First: If you use a complex password or pass phrase as your master password in LastPass, then there is no real threat to your data and passwords. According to LastPass, the hackers were able to get email addresses and password hints only. They store the encrypted data on a separate server which is excellent business practice. In addition, unlike other security breaches:
- They quickly identified, contained and evaluated the breach
- Users were promptly notified
- They properly obscure stored password data (hashing) and use strong encryption
- The data vault (where your encrypted data is stored) is not on the same system as the authentication (your logon) data.
- Your computer’s browser adds additional hashing
- If hackers had your encrypted data it would be nearly impossible to crack even one file with today’s technology. In addition it would take decades to brute force even one file due to a built in timer that slows down the process.

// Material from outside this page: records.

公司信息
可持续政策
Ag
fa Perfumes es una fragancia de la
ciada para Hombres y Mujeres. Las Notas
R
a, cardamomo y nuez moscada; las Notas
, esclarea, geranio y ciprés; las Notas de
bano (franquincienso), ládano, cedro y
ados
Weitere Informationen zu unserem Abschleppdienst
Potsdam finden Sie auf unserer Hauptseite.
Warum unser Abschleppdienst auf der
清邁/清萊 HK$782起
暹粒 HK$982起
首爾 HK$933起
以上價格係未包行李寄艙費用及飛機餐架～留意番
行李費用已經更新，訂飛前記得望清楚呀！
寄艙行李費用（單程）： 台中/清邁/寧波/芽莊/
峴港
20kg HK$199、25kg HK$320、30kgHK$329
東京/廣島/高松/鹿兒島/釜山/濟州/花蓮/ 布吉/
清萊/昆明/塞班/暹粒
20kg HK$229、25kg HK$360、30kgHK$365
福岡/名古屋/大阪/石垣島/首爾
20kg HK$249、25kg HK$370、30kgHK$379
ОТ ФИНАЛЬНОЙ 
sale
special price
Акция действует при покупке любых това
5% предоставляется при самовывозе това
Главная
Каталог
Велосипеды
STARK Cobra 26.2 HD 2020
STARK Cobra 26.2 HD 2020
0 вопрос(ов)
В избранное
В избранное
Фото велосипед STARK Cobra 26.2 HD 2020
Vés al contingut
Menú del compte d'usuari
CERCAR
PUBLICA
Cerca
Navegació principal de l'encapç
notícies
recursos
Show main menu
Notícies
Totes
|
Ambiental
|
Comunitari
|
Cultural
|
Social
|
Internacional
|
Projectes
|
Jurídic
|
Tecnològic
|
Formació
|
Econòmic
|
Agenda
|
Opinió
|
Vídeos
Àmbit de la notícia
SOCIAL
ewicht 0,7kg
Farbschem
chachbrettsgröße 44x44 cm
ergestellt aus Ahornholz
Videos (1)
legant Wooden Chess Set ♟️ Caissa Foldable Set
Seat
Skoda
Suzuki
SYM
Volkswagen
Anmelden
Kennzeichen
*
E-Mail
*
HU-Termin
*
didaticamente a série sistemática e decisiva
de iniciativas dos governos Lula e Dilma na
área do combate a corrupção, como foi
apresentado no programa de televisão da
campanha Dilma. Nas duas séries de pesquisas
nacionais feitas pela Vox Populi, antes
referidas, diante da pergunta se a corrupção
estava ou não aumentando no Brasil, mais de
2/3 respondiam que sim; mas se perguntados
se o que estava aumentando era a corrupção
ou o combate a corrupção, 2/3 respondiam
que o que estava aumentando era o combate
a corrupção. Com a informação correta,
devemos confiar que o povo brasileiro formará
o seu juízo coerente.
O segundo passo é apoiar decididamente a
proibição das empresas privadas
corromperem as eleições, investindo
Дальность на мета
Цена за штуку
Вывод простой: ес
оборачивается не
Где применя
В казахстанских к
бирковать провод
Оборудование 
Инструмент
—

Second: If you use a simple master password like “password” or “kitty123” then I would recommend you change your master password to something with capital letters, numbers and symbols and keep it more than 8 characters. The longer the password or pass phrase the better. You can change the password if you feel you need to.

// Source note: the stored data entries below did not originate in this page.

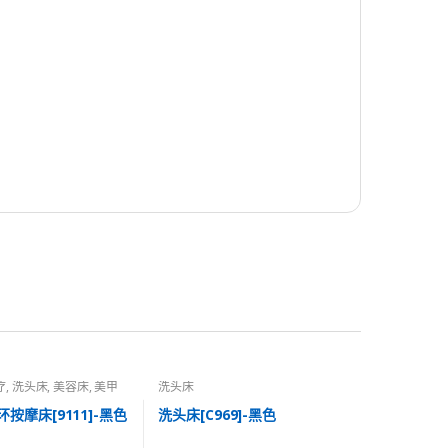
疗
,
洗头床
,
美容床
,
美甲
洗头床
按摩床[9111]-黑色
洗头床[C969]-黑色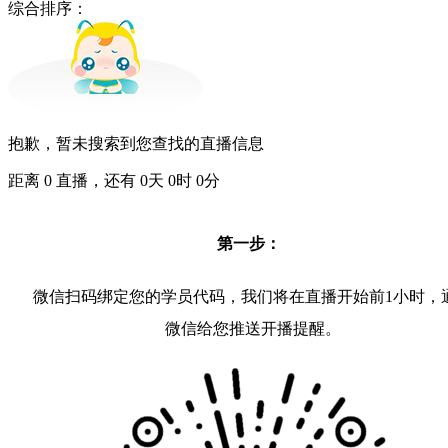
综合排序：
抱歉，暂未搜索到您查找的直播信息
距离
0
直播，还有
0
天
0
时
0
分
第一步：
微信扫码绑定您的学员代码，我们将在直播开始前1小时，
微信给您推送开播提醒。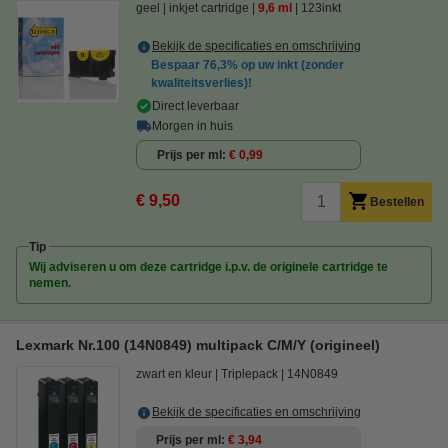
geel
inkjet cartridge
9,6 ml
123inkt
Bekijk de specificaties en omschrijving
Bespaar
76,3%
op uw inkt (zonder
kwaliteitsverlies)!
Direct leverbaar
Morgen in huis
Prijs per ml
€ 0,99
€ 9,50
Bestellen
Tip
Wij adviseren u om deze cartridge i.p.v. de originele cartridge te
nemen.
Lexmark Nr.100 (14N0849) multipack C/M/Y (origineel)
zwart en kleur
Triplepack
14N0849
Bekijk de specificaties en omschrijving
Prijs per ml
€ 3,94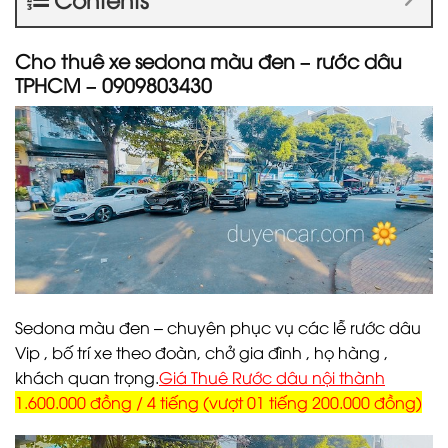
Cho thuê xe sedona màu đen – rước dâu
TPHCM – 0909803430
Sedona màu đen – chuyên phục vụ các lễ rước dâu
Vip , bố trí xe theo đoàn, chở gia đình , họ hàng ,
khách quan trọng.
Giá Thuê Rước dâu nội thành
1.600.000 đồng / 4 tiếng (vượt 01 tiếng 200.000 đồng)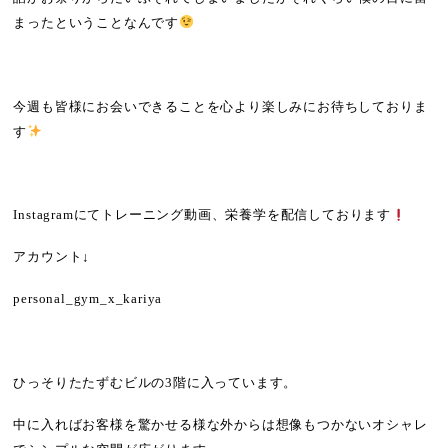
まったということなんです
今週も皆様にお会いできることを心より楽しみにお待ちしておりま
す
Instagram
にてトレーニング動画、栄養学を配信しております
アカウント
↓
personal_gym_x_kariya
ひっそりたたずむビルの
3
階に入っています。
中に入ればお客様を驚かせる様な外からは想像もつかないオシャレ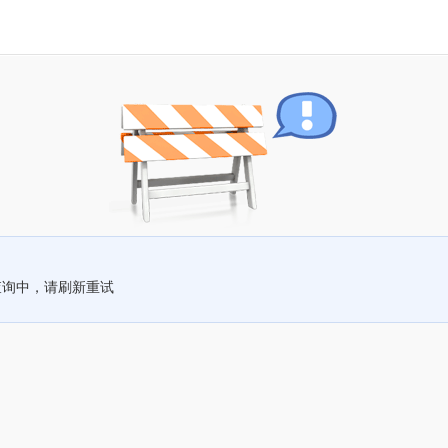
查询中，请刷新重试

Third: LastPass is still (in our opinion) one of the best and most secure password managers out there. NOT using an encrypted password manager such as LastPass is much more dangerous. Using the same password for multiple sites is asking for trouble in today’s world. The methods and procedures used by LastPass have been vetted and approved by some of the best crypto and security people in the business. If our own government used the crypto and methods adopted by companies like LastPass then they would not have “lost” millions of records on our government employees including their social security numbers, security clearance information, medical history, and a lot more.

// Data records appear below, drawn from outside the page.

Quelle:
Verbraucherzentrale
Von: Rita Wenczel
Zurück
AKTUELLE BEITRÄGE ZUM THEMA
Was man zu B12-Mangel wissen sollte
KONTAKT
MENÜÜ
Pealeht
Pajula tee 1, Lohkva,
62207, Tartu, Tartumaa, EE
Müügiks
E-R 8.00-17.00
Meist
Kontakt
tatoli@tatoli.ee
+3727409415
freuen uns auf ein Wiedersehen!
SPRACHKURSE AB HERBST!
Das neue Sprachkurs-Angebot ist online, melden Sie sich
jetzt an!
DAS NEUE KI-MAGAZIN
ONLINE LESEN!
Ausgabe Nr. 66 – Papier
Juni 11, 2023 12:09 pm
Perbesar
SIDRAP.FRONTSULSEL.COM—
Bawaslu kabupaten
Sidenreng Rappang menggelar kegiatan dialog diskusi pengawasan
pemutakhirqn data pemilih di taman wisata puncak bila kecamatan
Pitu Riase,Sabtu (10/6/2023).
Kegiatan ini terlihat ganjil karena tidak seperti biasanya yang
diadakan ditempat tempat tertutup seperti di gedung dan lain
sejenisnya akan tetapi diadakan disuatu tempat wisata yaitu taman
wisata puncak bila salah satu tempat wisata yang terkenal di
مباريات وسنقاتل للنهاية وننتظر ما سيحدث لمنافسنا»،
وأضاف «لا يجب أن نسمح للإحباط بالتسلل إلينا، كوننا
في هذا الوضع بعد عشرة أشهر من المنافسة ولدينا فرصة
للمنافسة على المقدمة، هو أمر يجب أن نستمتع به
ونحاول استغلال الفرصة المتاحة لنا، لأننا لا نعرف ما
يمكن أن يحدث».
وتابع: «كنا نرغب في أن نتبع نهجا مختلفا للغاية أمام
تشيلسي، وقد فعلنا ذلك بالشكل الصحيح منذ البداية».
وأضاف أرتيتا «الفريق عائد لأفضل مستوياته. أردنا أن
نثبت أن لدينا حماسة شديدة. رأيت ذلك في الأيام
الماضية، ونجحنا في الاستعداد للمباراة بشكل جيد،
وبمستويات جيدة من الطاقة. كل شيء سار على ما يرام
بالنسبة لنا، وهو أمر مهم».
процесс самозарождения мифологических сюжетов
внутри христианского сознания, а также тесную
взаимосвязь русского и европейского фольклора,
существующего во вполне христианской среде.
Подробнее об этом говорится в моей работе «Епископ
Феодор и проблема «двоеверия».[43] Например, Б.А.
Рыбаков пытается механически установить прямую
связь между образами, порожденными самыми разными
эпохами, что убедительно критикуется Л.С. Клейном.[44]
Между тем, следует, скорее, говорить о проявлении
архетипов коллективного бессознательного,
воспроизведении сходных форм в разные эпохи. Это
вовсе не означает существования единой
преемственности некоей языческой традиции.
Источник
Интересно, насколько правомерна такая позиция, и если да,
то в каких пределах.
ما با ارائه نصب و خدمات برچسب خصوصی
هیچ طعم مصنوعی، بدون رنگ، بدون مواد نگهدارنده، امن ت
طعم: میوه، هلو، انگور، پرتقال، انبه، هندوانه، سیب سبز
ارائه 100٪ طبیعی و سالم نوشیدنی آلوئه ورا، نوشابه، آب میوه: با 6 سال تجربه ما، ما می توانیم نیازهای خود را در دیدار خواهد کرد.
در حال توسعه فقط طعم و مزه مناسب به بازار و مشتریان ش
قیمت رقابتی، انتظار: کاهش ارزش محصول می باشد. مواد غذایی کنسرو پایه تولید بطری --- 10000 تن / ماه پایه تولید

Fourth: We all need to be aware that computers themselves are and will be compromised. HOWEVER, the data residing on them needs to be encrypted and protected using strong password hashes. LastPass understands this as their password hashing algorithms are the best and strongest in the business. I feel much more confident my data and passwords are protected using encryption services such as LastPass than I do about my data with ANY government database and most corporate databases. It is time we all started thinking about cyber security.
Until further notice, we will continue to use and recommend secure, encrypted password managers to our clients. LastPass is no exception. This is the best we have to date, as soon as something better comes along we will test it and let you know.